▶ [AIM OF THE EXERCISE]:
Can you reproduce the car forum thread between "## sirtokesalot (May" and "tank and rust.", inclusive, with "gas tank" changed to "fuel tank"?

▶ [TEXT PROVIDED]:
[START]
US cars are a lot better than they used to be. My 86 Toyota ran good, but the frame rusted out at about 150K. My old 82 GMC van had close to 250-260K and we got rid of it
solely because we no longer drove it.

BG


----------



## Corday (Mar 3, 2010)

As BG said, American cars have gotten better. A lot of models in the BMW line are no longer "The Ultimate Driving Machine" because to cater to American tastes, they've taken away performance for a more luxury oriented clientèle. Most of the owners would never know the difference as they've never gone beyond 6/10ths.


----------



## sirtokesalot (May 15, 2008)

id never own a new bmw there's too many electronics in them to fail that are necessary to the vehicles running right. i got mine for 550 bucks and its given me over 150,000 miles so far does not burn or leak oil still has original a/c stuff that works. the only stuff on the car not original is the front control arms and tie rods. tires and brakes have obviously been changed when needed as well. every sensor on the car is original except the o2 sensor and they all work. the cars biggest issue is leaking gas tank and rust.


----------



## Basementgeek (Feb 7, 2005)

All cars any more will have tons of electronics, naturally some more than others. Got to admit newer cars run so much better than old cars.

BG


----------



## wolfen1086 (Oct 4, 2007)

Basementgeek said:


> All cars any more will have tons of electronics, naturally some more than others. Got to admit newer cars run so much better than old cars.
> 
> BG


Really? My 01 wrangler has a 1943 153 CID under eth hood and I'll put it against any modern car for running smooth 
( but then I know a few things too so.....)


----------



## SABL (Jul 4, 2008)

I'd be checking local salvage yards on the tank.......the $600 price for a new one is real....yikes!! 

My old beastie has 253K and still sounds and runs good......but, I'm at a point where anything major will be the end of it. I'll keep it as a 'hauler' as long as the repairs are cheap and I can do the work myself......a 1 ton Club Wagon comes in handy at times.


----------



## Corday (Mar 3, 2010)

wolfen1086 said:


> Really? My 01 wrangler has a 1943 153 CID under eth hood and I'll put it against any modern car for running smooth
> ( but then I know a few things too so.....)


I had a '66 CJ5 with that engine (Hurricane 4). Everyone envied at how I got through snowstorms. What they didn't know was it took two cans of Drygas per tank to get the fuel all the way to the carb.

EDIT: Almost forgot how an "L" head needed valve adjustment every 15K or so.


----------



## Basementgeek (Feb 7, 2005)

wolfen1086 said:


> Really? My 01 wrangler has a 1943 153 CID under eth hood and I'll put it against any modern car for running smooth
> ( but then I know a few things too so.....)


Who/why in the world would you put a WWII engine in 2001? Running smooth is not hard to accomplish, I doubt you know any secrets. To get a small engine to perform well, it needs electronic. Who even made engines in 1943 except for the military?

I bet a tank from a salvage yard will be cheaper and better shape. If the tank where in poor condition they would have sold for it scrap.

BG


----------
[END]
▶ [SUPPLIED ENTRIES]:
[START]
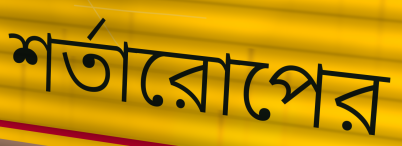
শর্তারোপের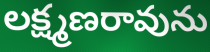
లక్ష్మణరావును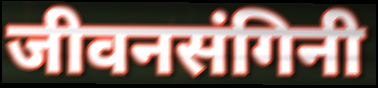
जीवनसंगिनीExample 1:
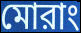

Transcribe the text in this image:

মোরাং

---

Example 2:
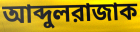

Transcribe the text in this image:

আব্দুলরাজাক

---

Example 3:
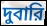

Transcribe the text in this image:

দুবারি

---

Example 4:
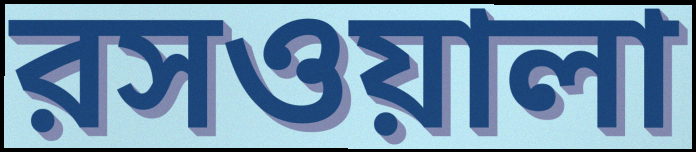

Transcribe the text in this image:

রসওয়ালা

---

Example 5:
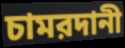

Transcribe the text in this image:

চামরদানীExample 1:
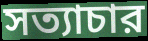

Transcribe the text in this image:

সত্যাচার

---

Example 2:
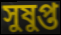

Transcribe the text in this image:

সুষুপ্ত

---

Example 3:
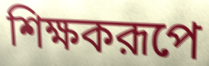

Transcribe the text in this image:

শিক্ষকরূপে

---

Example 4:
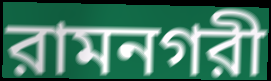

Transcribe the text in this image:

রামনগরী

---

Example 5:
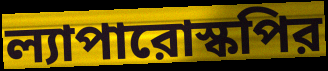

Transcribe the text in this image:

ল্যাপারোস্কপিরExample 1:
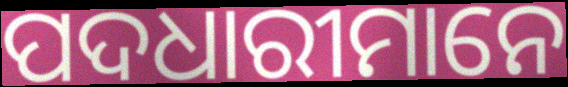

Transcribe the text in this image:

ପଦଧାରୀମାନେ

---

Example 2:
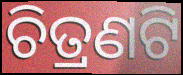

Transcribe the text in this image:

ଚିତ୍ରଣଟି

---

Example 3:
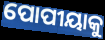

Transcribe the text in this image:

ପୋପୀୟାକୁ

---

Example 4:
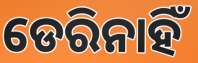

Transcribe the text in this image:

ଡେରିନାହିଁ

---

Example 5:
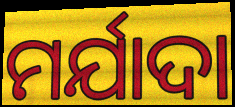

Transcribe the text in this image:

ମର୍ଯାଦା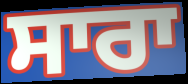
ਸਾਰਾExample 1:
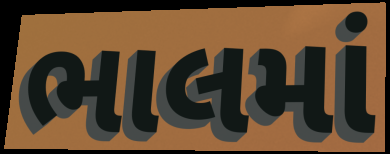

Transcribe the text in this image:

ભાલમાં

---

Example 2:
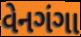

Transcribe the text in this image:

વેનગંગા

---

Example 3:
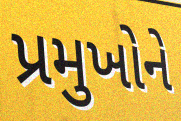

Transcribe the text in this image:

પ્રમુખોને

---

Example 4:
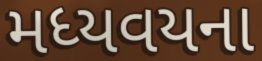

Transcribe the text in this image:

મધ્યવયના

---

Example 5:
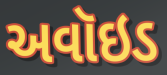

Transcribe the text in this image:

અવૉઇડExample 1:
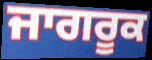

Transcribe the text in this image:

ਜਾਗਰੂਕ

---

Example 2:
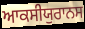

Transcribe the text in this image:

ਆਕਸੀਯੁਰਾਨਸ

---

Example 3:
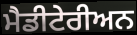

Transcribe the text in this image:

ਮੈਡੀਟੇਰੀਅਨ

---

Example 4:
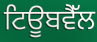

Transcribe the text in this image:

ਟਿਊਬਵੈੱਲ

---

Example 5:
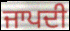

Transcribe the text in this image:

ਜਾਪਦੀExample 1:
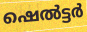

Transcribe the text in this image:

ഷെൽട്ടർ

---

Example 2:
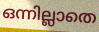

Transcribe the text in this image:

ഒന്നില്ലാതെ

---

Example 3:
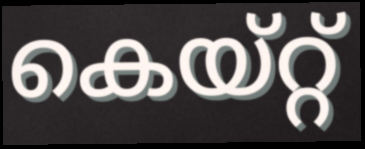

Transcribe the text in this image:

കെയ്റ്റ്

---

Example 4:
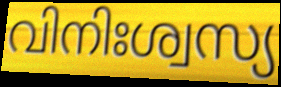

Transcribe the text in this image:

വിനിഃശ്വസ്യ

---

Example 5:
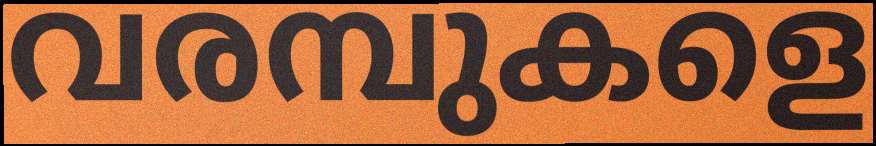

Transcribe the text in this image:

വരമ്പുകളെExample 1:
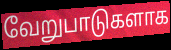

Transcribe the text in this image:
[END]
▶ [RESULT OF THIS TASK]:
## sirtokesalot (May 15, 2008)

id never own a new bmw there's too many electronics in them to fail that are necessary to the vehicles running right. i got mine for 550 bucks and its given me over 150,000 miles so far does not burn or leak oil still has original a/c stuff that works. the only stuff on the car not original is the front control arms and tie rods. tires and brakes have obviously been changed when needed as well. every sensor on the car is original except the o2 sensor and they all work. the cars biggest issue is leaking fuel tank and rust.